### Your objective
Your answer should be the line containing "Nominal GDP (billions of Ukrainian" and each line after it through the end of the data below, repeated exactly.

Start of Block

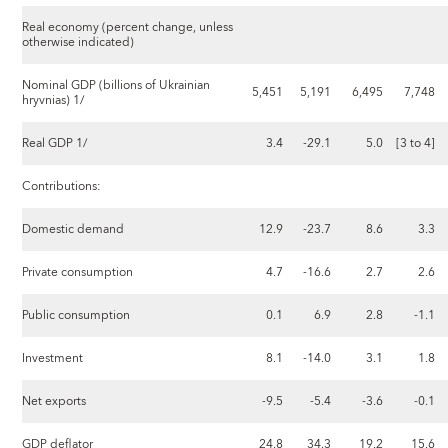
Real economy (percent change, unless
otherwise indicated)
Nominal GDP (billions of Ukrainian
5,451
5,191
6,495
7,748
hryvnias) 1/
Real GDP 1/
3.4
-29.1
5.0
[3 to 4]
Contributions:
Domestic demand
12.9
-23.7
8.6
3.3
Private consumption
4.7
-16.6
2.7
2.6
Public consumption
0.1
6.9
2.8
-1.1
Investment
8.1
-14.0
3.1
1.8
Net exports
-9.5
-5.4
-3.6
-0.1
GDP deflator
24.8
34.3
19.2
15.6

End of Block

### Output of the task
Nominal GDP (billions of Ukrainian
5,451
5,191
6,495
7,748
hryvnias) 1/
Real GDP 1/
3.4
-29.1
5.0
[3 to 4]
Contributions:
Domestic demand
12.9
-23.7
8.6
3.3
Private consumption
4.7
-16.6
2.7
2.6
Public consumption
0.1
6.9
2.8
-1.1
Investment
8.1
-14.0
3.1
1.8
Net exports
-9.5
-5.4
-3.6
-0.1
GDP deflator
24.8
34.3
19.2
15.6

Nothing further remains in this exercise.